Впрочем, Олли все равно не могла уснуть и ловила себя на мысли, что если бы Сирил был рядом, она чувствовала бы себя намного спокойнее. В конце концов она устала переворачиваться с одного бока на другой, поднялась с кровати и спустилась в гостиную.
Сирил лежал на узком диванчике и переключал телевизор с одного канала на другой. Олли улыбнулась, тихонько подошла к дивану и закрыла руками его глаза. Он вздрогнул от неожиданности.
— Олли?
— Угадал, — улыбнулась она. — Мне что-то не спится… Может, расскажешь мне сказку на ночь?
— Я не мастер рассказывать сказки. — Сирил отнял от своих глаз ее руки и, проведя ими по своему лицу, поцеловал теплые ладони. — Но могу попробовать. Садись, сейчас что-нибудь придумаю.
— А может быть, пойдем в твою спальню? — лукаво посмотрев на него, поинтересовалась Олли. — Там, конечно, нет телевизора, но зато довольно уютно.

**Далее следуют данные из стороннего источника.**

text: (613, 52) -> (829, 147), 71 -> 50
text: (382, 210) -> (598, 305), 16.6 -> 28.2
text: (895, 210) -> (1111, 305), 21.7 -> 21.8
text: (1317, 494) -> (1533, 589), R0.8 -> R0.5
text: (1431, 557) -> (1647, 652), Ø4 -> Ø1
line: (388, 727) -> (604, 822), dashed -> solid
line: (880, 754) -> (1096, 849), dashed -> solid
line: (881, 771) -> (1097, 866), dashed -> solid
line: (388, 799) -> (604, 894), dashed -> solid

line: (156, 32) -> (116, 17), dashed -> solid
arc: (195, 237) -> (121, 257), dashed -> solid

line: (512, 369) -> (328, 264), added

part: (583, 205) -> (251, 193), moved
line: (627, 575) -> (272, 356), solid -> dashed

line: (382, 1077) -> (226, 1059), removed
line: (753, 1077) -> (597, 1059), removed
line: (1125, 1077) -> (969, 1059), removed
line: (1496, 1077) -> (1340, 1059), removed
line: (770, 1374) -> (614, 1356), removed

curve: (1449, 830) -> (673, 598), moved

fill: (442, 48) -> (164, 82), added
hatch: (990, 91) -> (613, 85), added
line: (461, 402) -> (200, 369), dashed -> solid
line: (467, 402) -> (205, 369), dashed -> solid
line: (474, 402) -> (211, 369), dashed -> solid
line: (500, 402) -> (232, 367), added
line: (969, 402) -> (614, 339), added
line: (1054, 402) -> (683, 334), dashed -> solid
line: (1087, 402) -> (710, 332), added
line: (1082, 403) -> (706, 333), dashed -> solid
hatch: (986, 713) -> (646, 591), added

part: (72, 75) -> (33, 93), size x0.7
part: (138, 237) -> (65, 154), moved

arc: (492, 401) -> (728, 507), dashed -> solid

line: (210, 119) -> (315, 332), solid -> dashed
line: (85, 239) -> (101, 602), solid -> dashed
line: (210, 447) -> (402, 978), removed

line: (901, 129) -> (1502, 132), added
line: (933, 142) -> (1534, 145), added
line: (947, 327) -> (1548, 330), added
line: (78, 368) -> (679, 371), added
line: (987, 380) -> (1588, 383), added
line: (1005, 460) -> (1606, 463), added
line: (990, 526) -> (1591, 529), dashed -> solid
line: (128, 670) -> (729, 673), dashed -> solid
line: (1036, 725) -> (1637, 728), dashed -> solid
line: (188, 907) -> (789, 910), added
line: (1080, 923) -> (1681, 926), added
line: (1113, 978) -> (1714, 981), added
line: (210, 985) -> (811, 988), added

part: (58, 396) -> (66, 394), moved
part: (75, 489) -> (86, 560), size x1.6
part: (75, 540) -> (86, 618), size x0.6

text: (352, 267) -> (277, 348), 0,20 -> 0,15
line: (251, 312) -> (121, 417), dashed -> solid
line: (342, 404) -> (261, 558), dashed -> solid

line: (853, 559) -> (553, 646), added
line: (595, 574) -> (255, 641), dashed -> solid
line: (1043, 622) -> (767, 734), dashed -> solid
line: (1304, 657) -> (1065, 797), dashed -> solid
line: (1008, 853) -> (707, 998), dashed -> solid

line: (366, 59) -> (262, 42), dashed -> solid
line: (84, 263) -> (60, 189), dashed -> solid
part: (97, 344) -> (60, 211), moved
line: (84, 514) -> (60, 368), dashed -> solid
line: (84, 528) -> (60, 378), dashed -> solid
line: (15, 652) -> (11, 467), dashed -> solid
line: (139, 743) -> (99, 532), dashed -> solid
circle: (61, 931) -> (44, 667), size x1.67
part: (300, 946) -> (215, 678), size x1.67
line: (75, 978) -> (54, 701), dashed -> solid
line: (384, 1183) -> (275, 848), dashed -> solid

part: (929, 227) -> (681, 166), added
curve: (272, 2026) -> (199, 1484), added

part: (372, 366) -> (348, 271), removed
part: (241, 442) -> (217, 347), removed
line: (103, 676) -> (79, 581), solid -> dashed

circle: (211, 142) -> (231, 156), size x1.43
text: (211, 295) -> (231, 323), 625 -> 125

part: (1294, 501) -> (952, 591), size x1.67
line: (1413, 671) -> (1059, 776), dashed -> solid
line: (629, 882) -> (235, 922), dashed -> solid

Сирил посмотрел на нее, пытаясь понять, шутит она или говорит серьезно.
— Олли, я с удовольствием, но…
— Что «но»?
И снова этот задорный блеск в ее глазах, горящих, как два светлячка…
— Но я не знаю, смогу ли… удержаться, — тяжело сглотнув, пробормотал Сирил.
— А я и не заставляю тебя удерживаться, — тихо произнесла Олли и, обойдя диван, остановилась перед Сирилом.
Его старенькая футболка смотрелась на ней куда сексуальнее, чем эротичное кружевное белье на женщинах с обложек мужских журналов. Он хотел было напомнить ей, что она не собиралась торопиться, но желание говорить об этом как ветром сдуло, уступив место совершенно другому желанию.
Сирил поднялся с дивана, подхватил Олли на руки и понес наверх. Она целовала его в шею, в волосы, в глаза, в крошечный шрам над верхней губой, и он чувствовал, как внутри него все больше разгорается желание.